-- EXERCISE DETAILS --
In the film review below, why does the writer always go to the Broadway Media Centre when in Nottingham? Explain in one to three sentences.

READING PASSAGE Start Marker

Thursday, 8 April 2010

Le premier jour du reste de ta vie

9. Le premier jour du reste de ta vie (The First Day of the Rest of Your Life) (2008)
Dir: Remi Bezancon

'Le premier jour du reste de ta vie' was one of those films I stumbled on completely by accident and immediately found myself captivated by its simple charm, which was only accentuated by the sense that I was experiencing a hidden treasure. I discovered 'Le premier jour du reste de ta vie' one afternoon when I had several hours to kill in Nottingham. Living in Lincoln, I have little choice when it comes to films showing at the local cinema (foreign films are a particularly rare commodity at Lincoln Odeon) so when in Nottingham I always take advantage of the opportunity to visit the Broadway Media Centre, a wonderful independent cinema which also boasts a bar in which to contemplate the film you've just seen over a glass of red wine. As there was nothing showing that day that I particularly wanted to see, I impulsively chose 'Le premier jour du reste de ta vie' based on the shortest of synopses: A portrait of a family, showing five significant days during a twelve year period.

READING PASSAGE End Marker
RECORD SET Start Marker

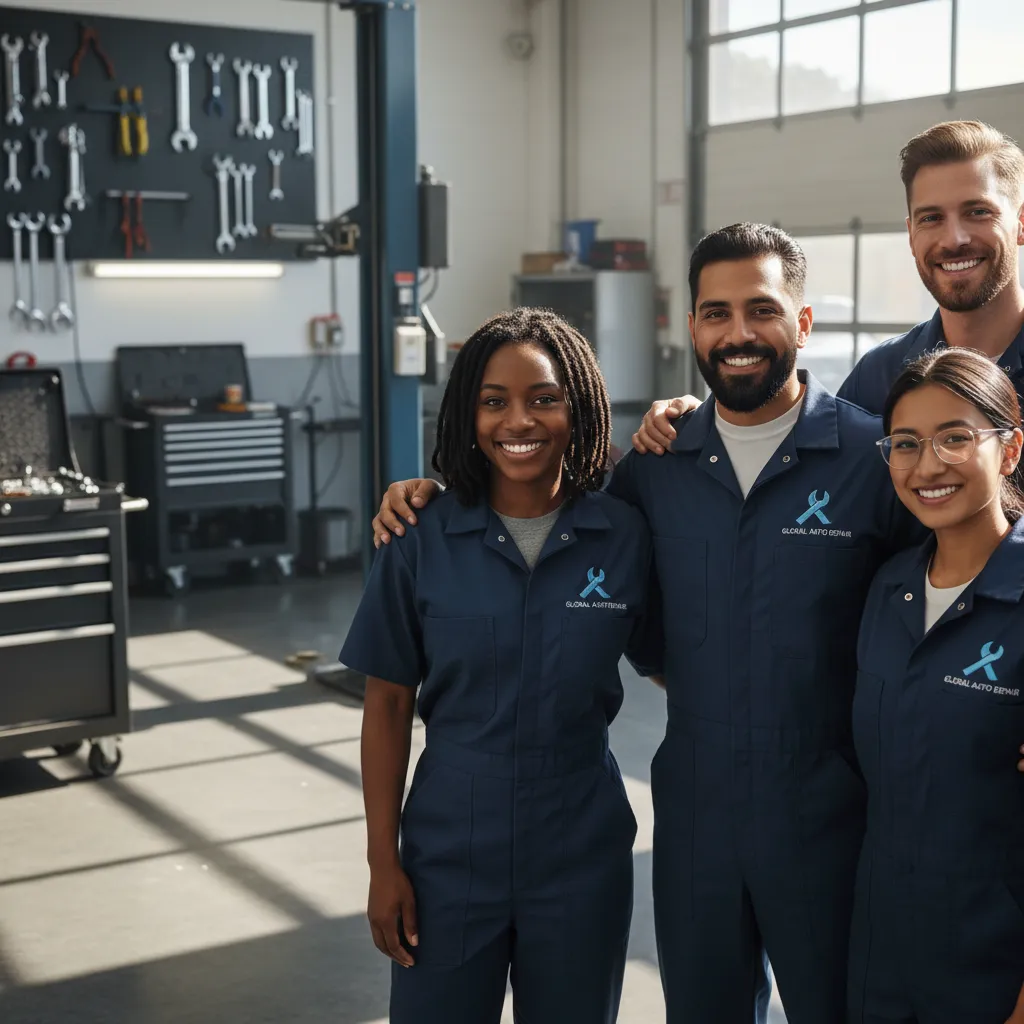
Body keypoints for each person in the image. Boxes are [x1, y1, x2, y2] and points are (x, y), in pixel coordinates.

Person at [369, 224, 914, 1023]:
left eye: (760, 310)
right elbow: (397, 691)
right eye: (714, 312)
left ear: (801, 323)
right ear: (688, 326)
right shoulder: (656, 473)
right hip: (684, 818)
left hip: (824, 814)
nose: (736, 333)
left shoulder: (874, 461)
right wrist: (421, 491)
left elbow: (952, 587)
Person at [341, 308, 658, 1024]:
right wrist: (382, 863)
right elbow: (387, 704)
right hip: (449, 847)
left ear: (578, 408)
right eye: (494, 401)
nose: (519, 421)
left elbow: (675, 664)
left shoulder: (624, 537)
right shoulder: (418, 538)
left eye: (544, 398)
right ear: (467, 414)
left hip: (581, 844)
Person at [633, 120, 1024, 450]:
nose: (953, 239)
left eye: (977, 212)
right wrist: (696, 419)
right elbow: (800, 456)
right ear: (910, 234)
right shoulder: (881, 376)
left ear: (1020, 222)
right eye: (931, 218)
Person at [850, 347, 1024, 1024]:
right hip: (881, 957)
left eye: (956, 438)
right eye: (906, 444)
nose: (927, 466)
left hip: (991, 968)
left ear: (1009, 452)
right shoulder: (886, 589)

RECORD SET End Marker

-- TASK RESPONSE --
The writer lives in Lincoln, where the local cinema offers little choice and foreign films are especially rare at Lincoln Odeon. A trip to Nottingham is a chance to visit the Broadway Media Centre, an independent cinema that also has a bar for thinking over a film with a glass of red wine.